Nadie echó de menos a Panchita, pero tampoco se preocuparon por la vida de aquella mocita. Entre discusiones y lamentos pasaron las horas y la noche los cubrió con ese manto de ceguera que obliga a temer de los mínimos ruidos y de los aullidos de los depredadores que sin duda olían el perfume que desprendían. Terrorífico hedor desatado por aquellos humanos perdidos entre la frondosidad de una serranía sin cobijo y sin medios cómodos para el regreso.

La lluvia cejó en su brutal caída, dejando un chirimiri, que seguía calando los huesos.

La familia muy intranquila no podía olvidar el padecimiento del guía, que, al desplomarse en aquel vericueto, había extraviado su compás, por lo que nadie podía orientarse más que con las estrellas celestes que en aquel momento, tampoco resplandecían en el infinito por la gran nubosidad existente.

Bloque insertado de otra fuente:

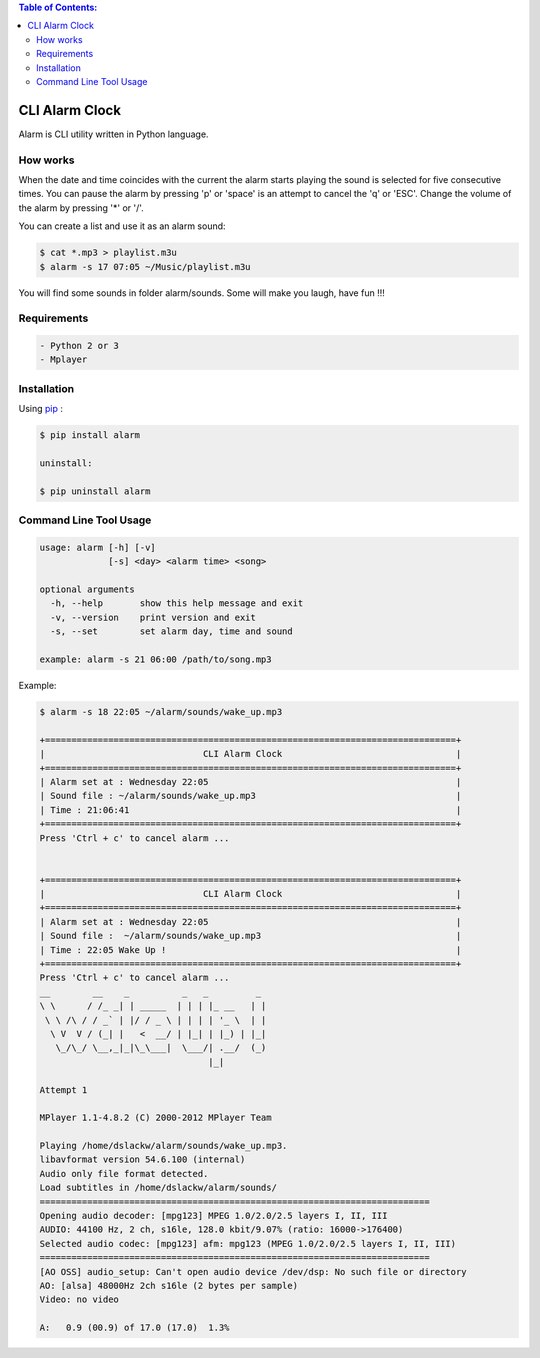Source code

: .. image:: https://badge.fury.io/py/alarm.png
    :target: http://badge.fury.io/py/alarm
.. image:: https://pypip.in/d/alarm/badge.png
    :target: https://pypi.python.org/pypi/alarm
.. image:: https://pypip.in/license/alarm/badge.png
    :target: https://pypi.python.org/pypi/alarm


.. contents:: Table of Contents:

CLI Alarm Clock
===============

.. image:: https://raw.githubusercontent.com/dslackw/images/master/alarm/alarm-clock-icon.png
    :target: https://github.com/dslackw/alarm

Alarm is CLI utility written in Python language.

How works
---------

When the date and time coincides with the current the alarm starts 
playing the sound is selected for five consecutive times. You can 
pause the alarm by pressing 'p' or 'space' is an attempt to cancel the 
'q' or 'ESC'. Change the volume of the alarm by pressing '*' or '/'.

You can create a list and use it as an alarm sound:

.. code-block:: bash
    
    $ cat *.mp3 > playlist.m3u
    $ alarm -s 17 07:05 ~/Music/playlist.m3u

You will find some sounds in folder alarm/sounds.
Some will make you laugh, have fun !!!
    
Requirements
------------

.. code-block:: bash

    - Python 2 or 3
    - Mplayer

Installation
------------

Using `pip <https://pip.pypa.io/en/latest/>`_ :

.. code-block:: bash

    $ pip install alarm

    uninstall:

    $ pip uninstall alarm
   

Command Line Tool Usage
-----------------------

.. code-block:: bash

    usage: alarm [-h] [-v]
                 [-s] <day> <alarm time> <song>

    optional arguments
      -h, --help       show this help message and exit
      -v, --version    print version and exit
      -s, --set        set alarm day, time and sound
    
    example: alarm -s 21 06:00 /path/to/song.mp3

Example:

.. code-block:: bash
   
    $ alarm -s 18 22:05 ~/alarm/sounds/wake_up.mp3

    +==============================================================================+
    |                              CLI Alarm Clock                                 |
    +==============================================================================+
    | Alarm set at : Wednesday 22:05                                               |
    | Sound file : ~/alarm/sounds/wake_up.mp3                                      |
    | Time : 21:06:41                                                              |
    +==============================================================================+
    Press 'Ctrl + c' to cancel alarm ...


    +==============================================================================+
    |                              CLI Alarm Clock                                 |
    +==============================================================================+
    | Alarm set at : Wednesday 22:05                                               |
    | Sound file :  ~/alarm/sounds/wake_up.mp3                                     |
    | Time : 22:05 Wake Up !                                                       |
    +==============================================================================+
    Press 'Ctrl + c' to cancel alarm ...
    __        __    _          _   _         _ 
    \ \      / /_ _| | _____  | | | |_ __   | |
     \ \ /\ / / _` | |/ / _ \ | | | | '_ \  | |
      \ V  V / (_| |   <  __/ | |_| | |_) | |_|
       \_/\_/ \__,_|_|\_\___|  \___/| .__/  (_)
                                    |_|
    
    Attempt 1

    MPlayer 1.1-4.8.2 (C) 2000-2012 MPlayer Team

    Playing /home/dslackw/alarm/sounds/wake_up.mp3.
    libavformat version 54.6.100 (internal)
    Audio only file format detected.
    Load subtitles in /home/dslackw/alarm/sounds/
    ==========================================================================
    Opening audio decoder: [mpg123] MPEG 1.0/2.0/2.5 layers I, II, III
    AUDIO: 44100 Hz, 2 ch, s16le, 128.0 kbit/9.07% (ratio: 16000->176400)
    Selected audio codec: [mpg123] afm: mpg123 (MPEG 1.0/2.0/2.5 layers I, II, III)
    ==========================================================================
    [AO OSS] audio_setup: Can't open audio device /dev/dsp: No such file or directory
    AO: [alsa] 48000Hz 2ch s16le (2 bytes per sample)
    Video: no video
    
    A:   0.9 (00.9) of 17.0 (17.0)  1.3%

Panchita con acierto y sin ser atacada por ninguno de los fieros montaraces y dañinas alimañas, arribó al cabo, donde dar la alarma, con mucha ilusión, por hacer aquel servicio de salvamento. Pensando en que atendieran al señor Salvador, mal trecho con una pierna rota y casi la crisma destrozada. Dándose cuenta que los puntos de referencia que había dejado al borde del camino, ya no estaban para poder marcarle su regreso.

Aquellas castañas pilongas que había apostado a la vera del barbecho no existían. Las hormigas y cigarras del bosque al notar que venía una gran tormenta fueron las que retiraron a sus madrigueras aquellas vituallas que les serían muy favorables para comer. Además, hubieran sido indetectables por la nocturnidad del monte, al haber caído la noche. Guiándose por la intuición y por su innata predisposición llegó sin titubeos, donde la atendieron.

Experiencia que le hizo pensar, que nada de lo que se prevé se mantiene a lo largo del tiempo. Ni tan siquiera se acerca a cumplir con las expectativas que cada uno imagina.

En ocasiones, cuanto más previsor eres más fallan los escenarios y todos los intentos fracasan, para dejarte desamparado.

En el punto de socorro, ya la esperaba Facundo, su papá y una patrulla de asistencia, que de inmediato hubiese emprendido la búsqueda, viendo lo que se había desatado en aquella incierta naturaleza.

Las fuerzas de rescate y salvamento acudieron en busca del accidentado, y de la comitiva que, al ver a Panchita, se avergonzaron de haberla infravalorado en la forma que lo hicieron y todos comprendieron que la niña les había salvado de uno de los peores padecimientos que soportarían a lo largo de la existencia. Notando y advirtiendo que la vida siempre da segundas oportunidades siempre que se puedan aprovechar.

En el regreso y antes de partir para sus respectivos hogares el conductor del todo terreno, aparcó su vehículo en el margen de la carretera y compró a unos venteros, tantos níscalos como les entraban en las cestas. Volviendo a sus hogares de origen presumiendo de un hallazgo estupendo de setas en un lugar anónimo y de la aventura que contaron como si ellos hubiesen sido los Todopoderosos de las bondades de gentes que siempre quedan ignoradas.

 

Colorín para ti que has leído el cuento y colorado por las gracias que he legado.